-- How to complete this task --
The entries below contain a line with "(281, 303) = (508, 278): lettuce -> none" and a line with "(404, 317) = (609, 258): green". Quote exactly those two lines and all lines between them.

-- Data excerpts --

● ● ● ● ● ● ●

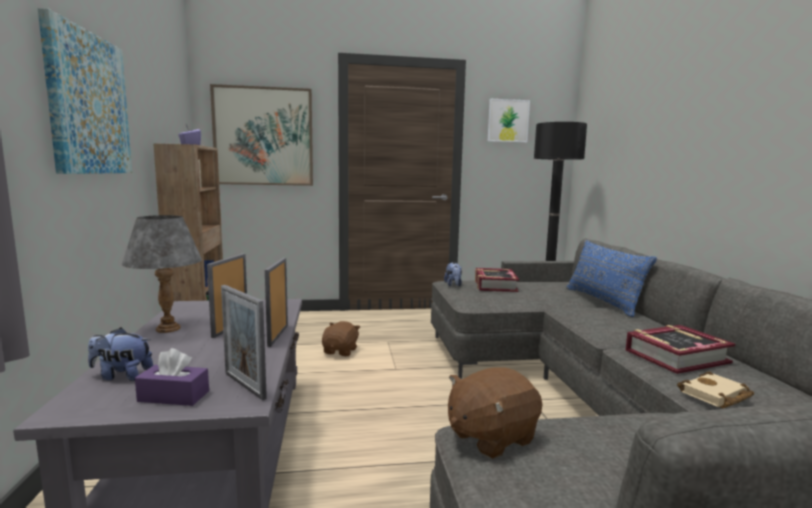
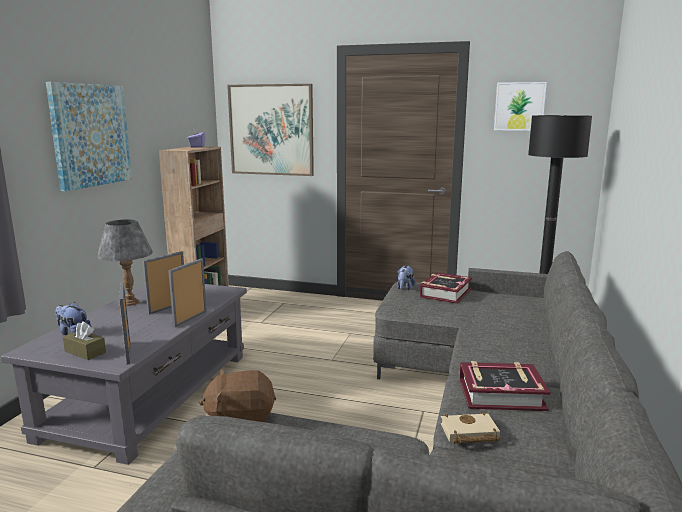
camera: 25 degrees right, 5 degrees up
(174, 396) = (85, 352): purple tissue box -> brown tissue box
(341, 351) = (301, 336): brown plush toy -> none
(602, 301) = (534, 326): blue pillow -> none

● ● ● ● ● ● ●

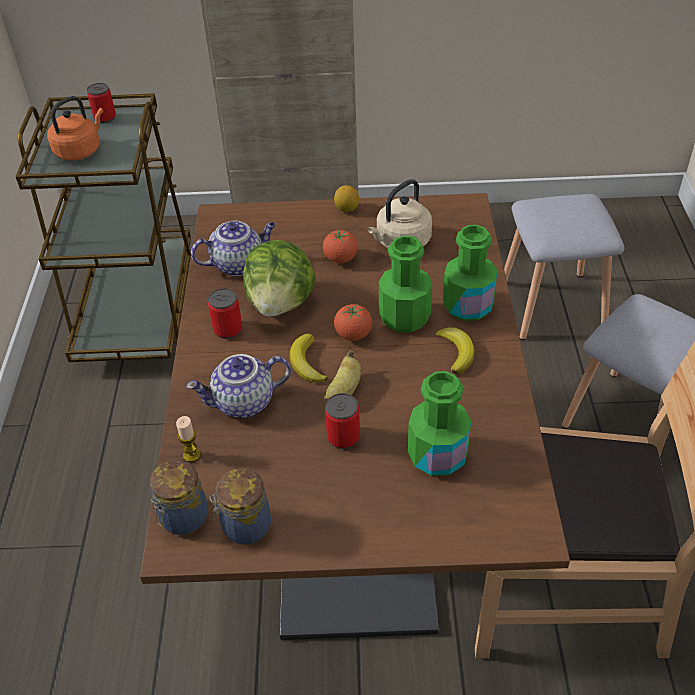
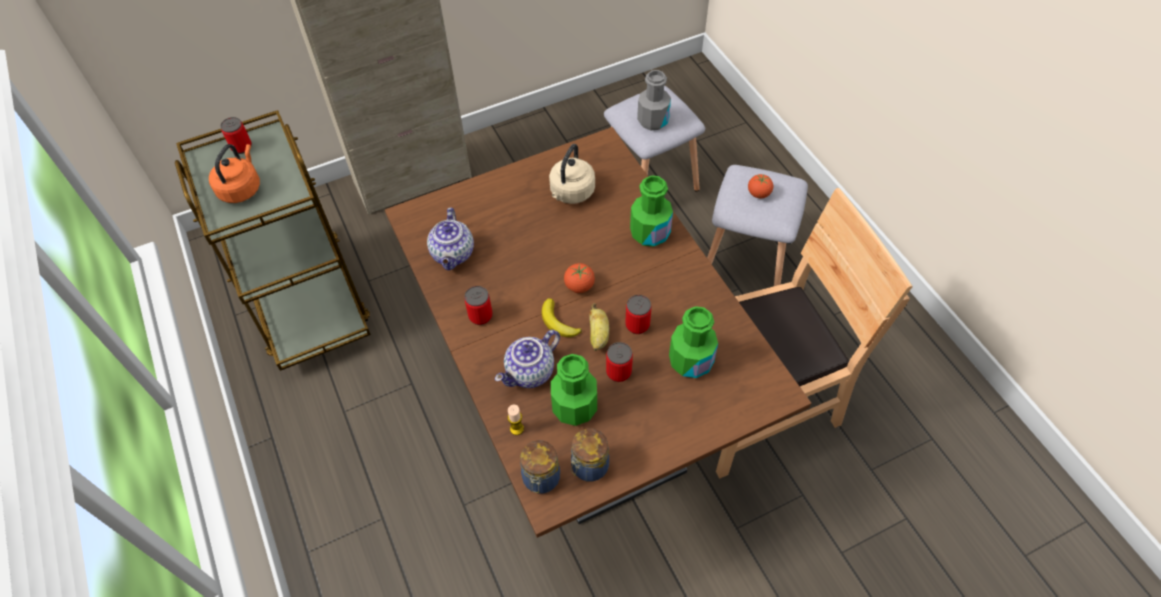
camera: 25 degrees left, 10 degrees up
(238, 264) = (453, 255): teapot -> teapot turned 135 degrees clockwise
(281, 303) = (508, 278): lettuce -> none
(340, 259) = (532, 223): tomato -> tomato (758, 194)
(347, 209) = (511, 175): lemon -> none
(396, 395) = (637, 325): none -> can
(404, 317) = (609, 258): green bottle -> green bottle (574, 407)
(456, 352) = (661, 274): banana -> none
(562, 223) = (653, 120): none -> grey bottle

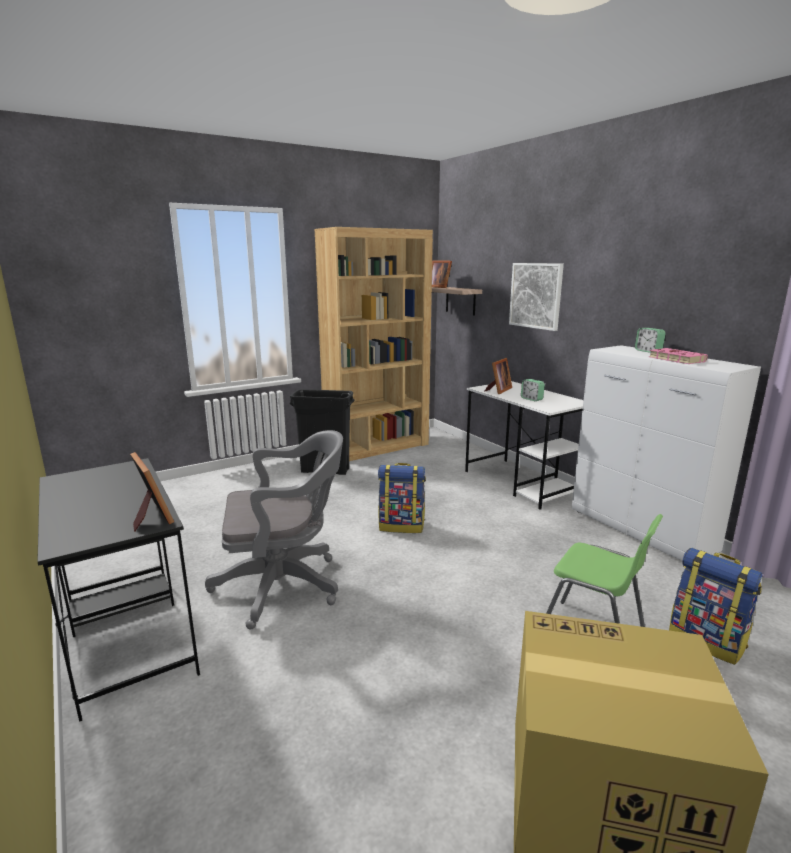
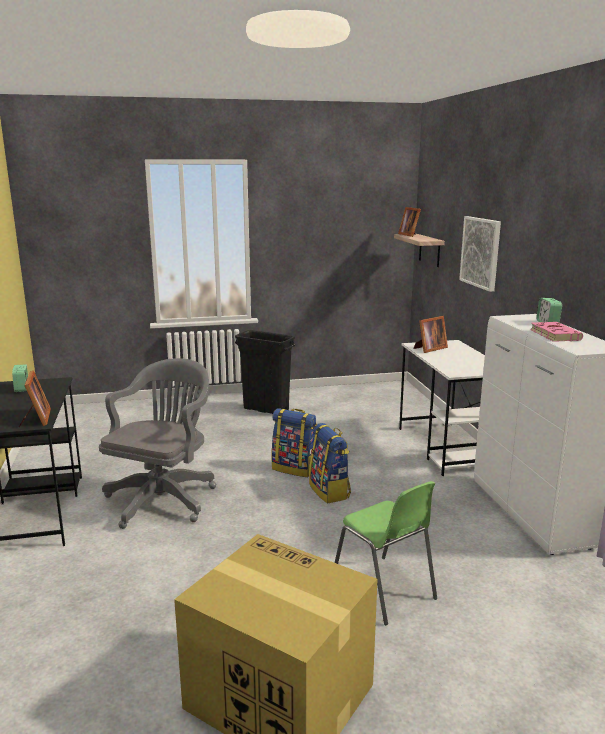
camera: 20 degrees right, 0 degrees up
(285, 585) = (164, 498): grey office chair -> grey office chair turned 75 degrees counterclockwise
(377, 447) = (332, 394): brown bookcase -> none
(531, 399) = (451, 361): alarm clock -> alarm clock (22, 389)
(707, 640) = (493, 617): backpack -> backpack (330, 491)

● ● ● ● ● ● ●

-- Exercise output --
(281, 303) = (508, 278): lettuce -> none
(340, 259) = (532, 223): tomato -> tomato (758, 194)
(347, 209) = (511, 175): lemon -> none
(396, 395) = (637, 325): none -> can
(404, 317) = (609, 258): green bottle -> green bottle (574, 407)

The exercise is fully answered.